#### Supplied material ####

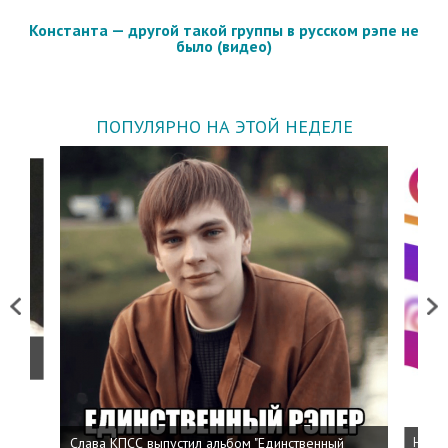
Константа — другой такой группы в русском рэпе не
было (видео)
ПОПУЛЯРНО НА ЭТОЙ НЕДЕЛЕ
Previous
Next
о
Слава КПСС выпустил альбом "Единственный
Напис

####

# Your goal:
Please repeat every record above exactly, leaving the pictures out.

# Final answer:
Константа — другой такой группы в русском рэпе не
было (видео)
ПОПУЛЯРНО НА ЭТОЙ НЕДЕЛЕ
Previous
Next
о
Слава КПСС выпустил альбом "Единственный
Напис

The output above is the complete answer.